(Beginning of EXCERPTED TEXT)

When Paris was going to pot

I tried marijuana at a couple of New Year’s Eve parties in the early seventies and became absolutely giddy.  I remember laughing at everything.  About a decade later, I was offered a “joint” before lunching with a friend who owned an ad agency. (In those years, marijuana and ad agencies were synonymous. It was cool to get “high.”)

The” joint” hit me like a ton of bricks. I felt like I was hovering in the air and watching myself below.  I would utter a sentence, and by the time I was finished with it, I’d forget what I said. I became frantic and told my friend I had to get home. That blend was obviously more potent than the one I had years before. I couldn’t stand the feeling of being out of control.  Being in control was my modus operandi. When LSD was the talk of the town in the sixties, the thought of experimenting scared the bejeezus out of me.

The “pot” experiences, as well as one attempted fling with cocaine when I was around 31 (it had no affect, whatsoever), constitute the extent of my drug use. Unless you include the Percocet I took after major surgery.

(End of EXCERPTED TEXT)
(Beginning of RECORDS SUPPLIED)

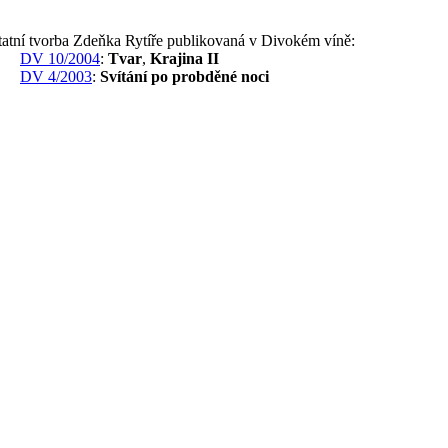
tatní tvorba Zdeňka Rytíře publikovaná v Divokém víně:
DV 10/2004
:
Tvar
,
Krajina II
DV 4/2003
:
Svítání po probděné noci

(End of RECORDS SUPPLIED)

## WHAT TO DO
1. Answer these about the marijuana essay, using only what it states:
(a) At what kind of event did the writer first try marijuana, and in which decade?
(b) What business did the friend who offered the joint own?
(c) About how old was the writer at the one attempt with cocaine?
2. Sum up the marijuana essay in two sentences.
3. Reproduce everything in the marijuana essay from "When Paris was" down to "bejeezus out of me.".

## EXERCISE ANSWERS
1.
(a) At New Year's Eve parties in the early seventies.
(b) An ad agency.
(c) Around 31.

2. The writer became giddy after trying marijuana at New Year's Eve parties in the early seventies, but about a decade later a stronger joint before lunch with a friend caused a frantic, out-of-control feeling the writer couldn't stand. Those experiences and one attempt with cocaine at around 31 make up the writer's full drug use, apart from Percocet taken after major surgery.

3.
When Paris was going to pot

I tried marijuana at a couple of New Year’s Eve parties in the early seventies and became absolutely giddy.  I remember laughing at everything.  About a decade later, I was offered a “joint” before lunching with a friend who owned an ad agency. (In those years, marijuana and ad agencies were synonymous. It was cool to get “high.”)

The” joint” hit me like a ton of bricks. I felt like I was hovering in the air and watching myself below.  I would utter a sentence, and by the time I was finished with it, I’d forget what I said. I became frantic and told my friend I had to get home. That blend was obviously more potent than the one I had years before. I couldn’t stand the feeling of being out of control.  Being in control was my modus operandi. When LSD was the talk of the town in the sixties, the thought of experimenting scared the bejeezus out of me.